**Consegna:** Secondo il brano sul concerto dei Morta Skuld, in quale anno la Peaceville ha pubblicato “Dying Remains”?

Chiudiamo questa tappa inaugurale del festival davanti ai MORTA SKULD, esponenti della prima ondata americana, pienamente resuscitati negli ultimi tempi dopo che sul finire degli anni Novanta si erano del tutto perse le loro tracce. Il gruppo di Milwaukee può contare su un piccolo classico come “Dying Remains”, pubblicato dalla Peaceville nel 1993, mentre il resto del repertorio non ha goduto di chissà quale fortuna. Saggiamente, i death metaller statunitensi puntano soprattutto sul debutto per imbastire questa performance conclusiva, andando a rispolverare la title-track, “Useless to Mankind” e varie altre tracce. Se l’esecuzione è praticamente impeccabile, sorge invece qualche dubbio sulla presenza scenica e l’attitudine della band, le quali talvolta danno l’idea di essere un po’ fuori contesto. Le battute del chitarrista/cantante Dave Gregor e i continui inviti a battere le mani e a cantare in coro non vengono accolti con grande entusiasmo da parte di una platea che da queste parti è abituata ad un fare più serioso e truce: certi espedienti da frontman consumato probabilmente renderebbero meglio davanti al pubblico degli Amon Amarth, mentre al Kill-Town si tende a preferire un atteggiamento più sobrio. Detto questo, nulla da dire sulla resa complessiva del concerto: da un punto di vista strettamente tecnico, quello dei veterani americani è stato senza dubbio il concerto migliore della giornata.

**Materiale:**
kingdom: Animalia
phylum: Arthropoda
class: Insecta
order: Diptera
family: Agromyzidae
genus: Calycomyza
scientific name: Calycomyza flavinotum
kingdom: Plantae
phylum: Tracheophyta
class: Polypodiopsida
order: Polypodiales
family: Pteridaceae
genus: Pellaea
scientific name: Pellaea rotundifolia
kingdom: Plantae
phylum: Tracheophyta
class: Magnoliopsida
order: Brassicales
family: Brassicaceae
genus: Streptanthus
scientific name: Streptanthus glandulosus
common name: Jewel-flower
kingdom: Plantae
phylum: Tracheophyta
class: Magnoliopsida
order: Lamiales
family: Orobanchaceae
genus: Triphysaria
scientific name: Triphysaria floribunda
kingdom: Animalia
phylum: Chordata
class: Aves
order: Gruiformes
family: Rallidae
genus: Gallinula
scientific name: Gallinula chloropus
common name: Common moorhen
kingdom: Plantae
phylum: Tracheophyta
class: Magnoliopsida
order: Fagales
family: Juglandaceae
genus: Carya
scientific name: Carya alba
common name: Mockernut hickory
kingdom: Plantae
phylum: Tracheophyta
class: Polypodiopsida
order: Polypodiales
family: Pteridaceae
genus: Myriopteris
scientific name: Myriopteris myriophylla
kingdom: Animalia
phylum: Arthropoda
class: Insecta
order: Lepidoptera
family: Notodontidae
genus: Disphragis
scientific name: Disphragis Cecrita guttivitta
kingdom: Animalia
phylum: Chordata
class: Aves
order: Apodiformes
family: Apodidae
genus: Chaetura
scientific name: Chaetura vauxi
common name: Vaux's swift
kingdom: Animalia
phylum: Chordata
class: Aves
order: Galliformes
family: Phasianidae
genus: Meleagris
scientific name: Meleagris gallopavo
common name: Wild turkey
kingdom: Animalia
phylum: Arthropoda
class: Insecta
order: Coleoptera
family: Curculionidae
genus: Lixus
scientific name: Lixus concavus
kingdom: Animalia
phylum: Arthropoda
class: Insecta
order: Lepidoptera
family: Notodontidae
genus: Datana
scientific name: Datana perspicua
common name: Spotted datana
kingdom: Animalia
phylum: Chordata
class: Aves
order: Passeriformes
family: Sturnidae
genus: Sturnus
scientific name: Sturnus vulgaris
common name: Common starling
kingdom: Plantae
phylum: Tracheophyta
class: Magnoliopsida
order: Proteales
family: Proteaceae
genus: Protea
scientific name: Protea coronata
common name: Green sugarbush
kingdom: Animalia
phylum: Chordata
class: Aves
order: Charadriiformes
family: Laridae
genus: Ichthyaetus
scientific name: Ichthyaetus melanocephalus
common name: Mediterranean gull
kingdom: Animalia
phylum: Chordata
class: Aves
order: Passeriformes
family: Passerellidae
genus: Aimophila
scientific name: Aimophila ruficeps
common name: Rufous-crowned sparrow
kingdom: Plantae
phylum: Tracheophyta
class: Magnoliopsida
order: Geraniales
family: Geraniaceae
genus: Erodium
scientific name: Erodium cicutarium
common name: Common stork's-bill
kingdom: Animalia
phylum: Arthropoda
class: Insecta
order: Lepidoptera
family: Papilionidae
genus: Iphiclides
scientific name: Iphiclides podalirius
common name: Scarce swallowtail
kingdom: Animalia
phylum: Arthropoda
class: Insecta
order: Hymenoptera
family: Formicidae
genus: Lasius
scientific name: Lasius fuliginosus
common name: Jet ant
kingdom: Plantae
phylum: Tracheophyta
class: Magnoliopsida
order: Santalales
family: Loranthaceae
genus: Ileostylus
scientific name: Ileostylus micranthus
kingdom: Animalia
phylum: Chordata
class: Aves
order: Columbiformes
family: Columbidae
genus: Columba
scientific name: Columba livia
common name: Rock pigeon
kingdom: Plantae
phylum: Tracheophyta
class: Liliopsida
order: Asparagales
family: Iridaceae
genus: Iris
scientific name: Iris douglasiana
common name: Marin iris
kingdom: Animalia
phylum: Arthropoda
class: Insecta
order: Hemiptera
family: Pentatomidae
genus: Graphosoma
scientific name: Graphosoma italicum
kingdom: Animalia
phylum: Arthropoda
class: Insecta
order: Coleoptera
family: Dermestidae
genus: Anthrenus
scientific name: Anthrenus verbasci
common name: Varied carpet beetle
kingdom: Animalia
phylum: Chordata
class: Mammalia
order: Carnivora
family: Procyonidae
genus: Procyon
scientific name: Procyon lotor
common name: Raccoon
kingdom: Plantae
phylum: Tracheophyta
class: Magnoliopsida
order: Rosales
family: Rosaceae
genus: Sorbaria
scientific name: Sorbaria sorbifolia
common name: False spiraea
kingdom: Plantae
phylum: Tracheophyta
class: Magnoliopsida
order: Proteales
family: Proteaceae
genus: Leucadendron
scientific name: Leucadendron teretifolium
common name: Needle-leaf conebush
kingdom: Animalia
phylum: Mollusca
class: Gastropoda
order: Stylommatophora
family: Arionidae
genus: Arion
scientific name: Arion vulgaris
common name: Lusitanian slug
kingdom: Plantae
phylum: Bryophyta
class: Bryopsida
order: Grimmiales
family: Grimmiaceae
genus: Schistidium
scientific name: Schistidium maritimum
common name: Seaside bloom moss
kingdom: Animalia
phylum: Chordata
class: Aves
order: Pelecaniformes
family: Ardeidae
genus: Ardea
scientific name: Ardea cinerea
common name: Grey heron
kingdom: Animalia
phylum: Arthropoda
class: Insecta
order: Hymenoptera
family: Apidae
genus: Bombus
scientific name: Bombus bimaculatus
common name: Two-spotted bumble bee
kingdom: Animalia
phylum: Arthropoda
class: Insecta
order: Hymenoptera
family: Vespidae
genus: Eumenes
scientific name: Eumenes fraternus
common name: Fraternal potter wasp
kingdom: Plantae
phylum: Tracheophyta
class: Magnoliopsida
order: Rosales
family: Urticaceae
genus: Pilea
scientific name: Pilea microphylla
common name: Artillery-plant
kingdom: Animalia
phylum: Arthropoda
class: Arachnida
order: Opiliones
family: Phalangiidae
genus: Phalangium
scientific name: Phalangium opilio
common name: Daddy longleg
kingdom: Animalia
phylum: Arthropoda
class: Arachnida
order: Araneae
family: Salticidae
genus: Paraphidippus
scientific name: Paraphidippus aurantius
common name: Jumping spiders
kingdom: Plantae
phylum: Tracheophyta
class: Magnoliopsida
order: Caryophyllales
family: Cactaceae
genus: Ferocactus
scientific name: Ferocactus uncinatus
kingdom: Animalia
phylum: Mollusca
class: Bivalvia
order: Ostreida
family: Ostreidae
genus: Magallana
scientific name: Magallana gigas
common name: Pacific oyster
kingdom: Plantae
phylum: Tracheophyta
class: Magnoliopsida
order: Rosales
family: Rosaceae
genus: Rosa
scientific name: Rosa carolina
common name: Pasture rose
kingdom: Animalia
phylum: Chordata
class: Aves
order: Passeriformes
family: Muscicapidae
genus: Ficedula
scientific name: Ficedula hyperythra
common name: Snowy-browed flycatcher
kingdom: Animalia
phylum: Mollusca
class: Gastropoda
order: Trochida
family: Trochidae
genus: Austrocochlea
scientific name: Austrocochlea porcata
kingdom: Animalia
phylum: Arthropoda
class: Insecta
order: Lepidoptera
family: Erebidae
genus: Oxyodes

**Soluzione dell'esercizio:** Nel 1993.